## DÉFI 1
D'après le texte du document, dans quelles circonstances Arlette Laguiller pense-t-elle que l'unification avec la Ligue communiste révolutionnaire se ferait très rapidement ?
## DÉFI 2
Les affirmations suivantes sont-elles conformes au texte du document ? Répondez par oui ou par non, puis citez les mots qui tranchent.
(a) Arlette Laguiller déclare que l'unification avec la Ligue communiste révolutionnaire figure à l'ordre du jour des négociations.
(b) Arlette Laguiller estime que la candidature de Daniel Cohn-Bendit ne concurrence pas l'extrême gauche.
(c) Selon les propos qu'Olivier Mazerolle lui prête, Daniel Cohn-Bendit juge l'économie socialiste planifiée meilleure que l'économie de marché.

## TEXTE DU DOCUMENT

Arlette Laguiller : écoutez, avec la Ligue communiste révolutionnaire, si on avait toujours la même politique, on serait dans la même organisation. Mais fondamentalement, on est animé par la même volonté de changer la société. Et je crois que c'est ça qui est essentiel, c'est ça qu'on va exprimer par cet liste. Maintenant, l'unité, l'unification n'est pas à l’ordre du jour de nos négociations. Mais il est évident que si la radicalisation dont je parlais montait dans ce pays et qu’il y ait des luttes semblables à celles de 68 ou de 1936, là, je crois que l'unification non seulement, elle serait à l'ordre du jour mais qu'elle se ferait très, très rapidement parce que, sur le fond, on est d'accord, il faut changer cette société.

Olivier Mazerolle : À propos de 68, Qu'est-ce qui vous sépare de Daniel Cohn-Bendit ?

Arlette Laguiller : écoutez, je ne sais pas si Daniel Cohn-Bendit souhaite encore aujourd'hui des luttes sociales et les luttes de la classe ouvrière. Ça je ne l'ai pas beaucoup entendu le dire. Mais je dirai que ça m’est assez égal, cette candidature de Daniel Cohn-Bendit. Je ne pense pas que cette candidature concurrence l’extrême gauche dans ce pays.

Olivier Mazerolle : Et lui dit « Il faut bien voir que c’est l’économie de marché qui dirige le monde et elle est meilleure quand même que l'économie socialiste planifiée. Donc, il faut réformer cette économie de marché ». C'est là-dessus que vous divergez ?

## DONNÉES FOURNIES
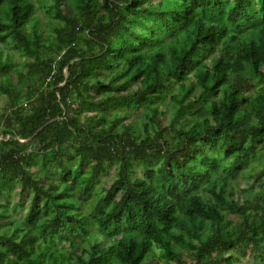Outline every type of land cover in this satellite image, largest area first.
<instances>
[{"label": "trees", "instance_id": "1", "mask_svg": "<svg viewBox=\"0 0 264 264\" xmlns=\"http://www.w3.org/2000/svg\"><path fill=\"white\" fill-rule=\"evenodd\" d=\"M0 44V264H264V0H0Z\"/></svg>", "mask_w": 264, "mask_h": 264}, {"label": "rangeland", "instance_id": "2", "mask_svg": "<svg viewBox=\"0 0 264 264\" xmlns=\"http://www.w3.org/2000/svg\"><path fill=\"white\" fill-rule=\"evenodd\" d=\"M42 11H39V13H41ZM43 13V12H42ZM0 52L2 53V56L3 58H5V56L7 55L8 52H10V48L8 47V45H5V44H0ZM14 58L17 59V61H21L22 60V57L16 52L14 54ZM5 102H6V97H0V106H4L5 105ZM132 120H133V124L135 127H138L140 128V125H141V121L143 120L142 118V114L141 112H137V111H132ZM168 114H166L164 116V122L167 123L168 122ZM259 160H256L255 161V164L257 165L256 167V170L257 169H260L262 166H260L261 164H259ZM252 171L254 172V170L252 169ZM53 172L56 173L57 172V168H53ZM113 173V172H112ZM249 173V172H248ZM247 173V174H248ZM138 175H140V168H138ZM109 179V176L105 177L103 181H106ZM240 188L243 189L245 187H249L250 183H251V178L248 177V176H245V177H242L241 180H240ZM98 186H96L97 188ZM259 189V186H255V190ZM17 196L16 192L14 191V198L15 199ZM26 206L27 204L23 207V208H18V207H15V211L17 212V214L19 215H23L26 211ZM90 240L91 241H94V240H97L99 242H101L102 244L104 243H107L109 241H111L112 239H106V237L102 234H100L97 230L96 227H94L92 230H91V233H90ZM187 264H193V260L188 258V261H187ZM234 264H262L261 262L259 261H255L253 258L251 257H245V258H242V259H239V260H236L234 262Z\"/></svg>", "mask_w": 264, "mask_h": 264}, {"label": "water", "instance_id": "3", "mask_svg": "<svg viewBox=\"0 0 264 264\" xmlns=\"http://www.w3.org/2000/svg\"><path fill=\"white\" fill-rule=\"evenodd\" d=\"M38 132V131H37Z\"/></svg>", "mask_w": 264, "mask_h": 264}]
</instances>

## CORRIGÉ 1
Si la radicalisation montait dans le pays et que des luttes semblables à celles de 68 ou de 1936 éclataient.

## CORRIGÉ 2
(a) Non : « l'unité, l'unification n'est pas à l’ordre du jour de nos négociations ».
(b) Oui : « Je ne pense pas que cette candidature concurrence l’extrême gauche dans ce pays. »
(c) Non : « c’est l’économie de marché qui dirige le monde et elle est meilleure quand même que l'économie socialiste planifiée ».